Order must be maintained. If Palestinians start getting killed against the regulations, we’ll lose control, all the more so if they continue to seek their deaths at the hands of settlers.
According to the legitimate division of labor, only the army is allowed to kill, to close areas, to prevent passage, to demolish homes or detain civilians. The army is the only entity covered by that thick protective layer known as “reasons of security.”
And when a settler kills a Palestinian, the serious offense isn’t the killing, it’s undermining the army’s monopoly on the use of violence. Ignoring such an important deviation, which is reflected in neglecting to investigate, indifference toward the crime or turning a blind eye, means agreeing to widen the right to kill from those who are authorized “by law” to those who want to kill.
Such a step might confuse the Palestinians, who have gotten used to the fact that a criminal investigation isn’t part of the agreements and consensus between them and the occupier.
So please, investigate quickly and find some guilty party before the system crashes. Because without an investigation, someone might wonder whether the norms and procedures themselves are legal, whether the settlers’ use of firearms is legal. They might even think the settlers' living in the territories isn’t exactly based on the law.
Every self-respecting mafia organization has arbitrators who decide whether the murder of a rival was “legal,” whether the bomb placed under the car was done based on the rules for settling accounts.
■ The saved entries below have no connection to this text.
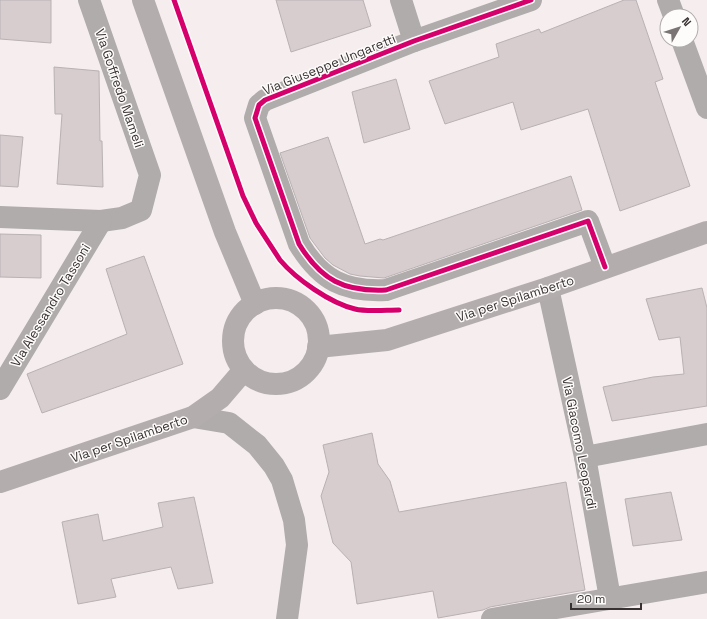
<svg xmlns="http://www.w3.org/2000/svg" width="707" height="619" font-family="'Space Grotesk',sans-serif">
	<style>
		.building { fill: #d7ccce; stroke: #b8b2b3 }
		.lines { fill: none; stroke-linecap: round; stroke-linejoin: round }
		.minor { stroke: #afacab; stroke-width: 22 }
		.major { stroke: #b3aead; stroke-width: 22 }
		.cycleway-casing { stroke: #fefbfb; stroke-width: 8 }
		.cycleway { stroke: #d6006c; stroke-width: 5 }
		.labels { text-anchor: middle; stroke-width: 3; stroke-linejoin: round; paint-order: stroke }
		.street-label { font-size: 13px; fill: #383332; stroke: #fefbfb }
	</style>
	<rect width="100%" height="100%" fill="#f6eeee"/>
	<!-- building -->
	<g class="building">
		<path d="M0 0H51V43L0 39Z"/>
		<path d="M276 0H363L371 26 291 52Z"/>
		<path d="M624 0H636L663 79 655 82 690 186 620 211 588 109 521 130 513 102 445 124 429 81 499 57 496 44 539 29 541 33Z"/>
		<path d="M54 67 99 71 100 141H102L103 187 57 184 62 114H55Z"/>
		<path d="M396 79 410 129 364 143 352 92Z"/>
		<path d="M0 135 23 137 18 187 0 186Z"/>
		<path d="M328 137 365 244 380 239 383 240 571 176 582 210 384 278 360 276 350 274 333 265 325 258 310 238 280 153Z"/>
		<path d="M0 234 41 235V278L0 277Z"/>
		<path d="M144 256 183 364 42 413 27 374 127 334 106 269Z"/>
		<path d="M702 288 707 308V406L612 421 603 387 653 377 684 374 680 337 659 340 646 299Z"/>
		<path d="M372 433 378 464 390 481 399 512 566 482 585 590 490 607 483 610 438 618 433 591 357 604 351 562 333 543 321 496 329 472 323 445Z"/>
		<path d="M671 492 682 540 633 546 625 499Z"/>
		<path d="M194 497 213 583 178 589 171 567 111 579 116 597 78 604 62 522 98 514 103 541 163 527 158 503Z"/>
	</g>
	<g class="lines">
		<!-- minor -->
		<g class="minor">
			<path d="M401 0 414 41"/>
			<path d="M531 0 414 41 265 100 259 105 255 118 299 244C321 280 344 292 386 290L588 221 605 267"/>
			<path d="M668 0 674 16"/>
			<path d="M682 40 707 108"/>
			<path d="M0 217 101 221 122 218 141 210 150 175 89 0"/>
			<path d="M548 288 585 457 610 598"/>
			<path d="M0 389 101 221"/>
			<path d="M193 417 229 423 257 445 274 466 282 480 294 520 297 545 287 619"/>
			<path d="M585 457 707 434"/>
			<path d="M492 619 707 582"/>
		</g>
		<!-- major -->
		<g class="major">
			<path d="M143 0 225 232 255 304"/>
			<circle cx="276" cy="341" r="43"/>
			<path d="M318 347 387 340 548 288 707 232"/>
			<path d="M0 482 193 417 220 398 244 370"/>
		</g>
		<!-- cycleway casing -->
		<g class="cycleway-casing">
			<g id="cycleway">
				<path d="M174 0 243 196 256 223 280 260C296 279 330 303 355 309 366 312 386 310 399 310"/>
				<path d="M531 0 414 41 265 100 259 105 255 118 299 244C321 280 344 292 386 290L588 221 605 267"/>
			</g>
		</g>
		<!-- cycleway -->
		<use href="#cycleway" class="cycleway"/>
	</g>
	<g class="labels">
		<!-- street labels -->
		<g class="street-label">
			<text transform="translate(329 64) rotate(-22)" y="5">Via Giuseppe Ungaretti</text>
			<text transform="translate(120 88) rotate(71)" y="5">Via Goffredo Mameli</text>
			<text transform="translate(515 298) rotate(-18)" y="5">Via per Spilamberto</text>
			<text transform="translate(50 305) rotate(-59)" y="5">Via Alessandro Tassoni</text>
			<text transform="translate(129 438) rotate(-19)" y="5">Via per Spilamberto</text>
			<text transform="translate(580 443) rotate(79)" y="5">Via Giacomo Leopardi</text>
		</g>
	</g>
	<!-- north arrow -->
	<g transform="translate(679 28) rotate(51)"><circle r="19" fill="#fefbfb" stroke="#afabab"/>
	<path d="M0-3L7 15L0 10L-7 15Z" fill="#7a7474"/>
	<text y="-6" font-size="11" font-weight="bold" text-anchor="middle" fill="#383332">N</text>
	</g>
	<!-- scale -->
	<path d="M571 603v6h70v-6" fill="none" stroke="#383332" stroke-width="2"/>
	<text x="577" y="603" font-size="12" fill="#383332" stroke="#fefbfb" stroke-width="3" paint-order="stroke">20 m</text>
</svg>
The arbitrators’ job is to find out the truth, because a mafia that doesn’t operate according to the rules loses control over its members and is likely to collapse.
The police must play the game, maybe even involve the Shin Bet security service, because they have to demonstrate seriousness, fill out forms and examine the evidence, if only to let them stand there with a sad expression and say “there is no basis for prosecution.” They must investigate because that’s the only way to grant the settlers the right to kill. Without it they remain unlicensed hit men.
After all, an investigation is also allowed to reach a convenient dead end, or render the crime kosher. Without it the settlers will turn into people who take the illegal law into their hands, and they will lose their status as the writers of the laws. Put on a good show, and let’s get this over with. Incidentally, the name of the man who was killed is Hamdi Talib Naasan.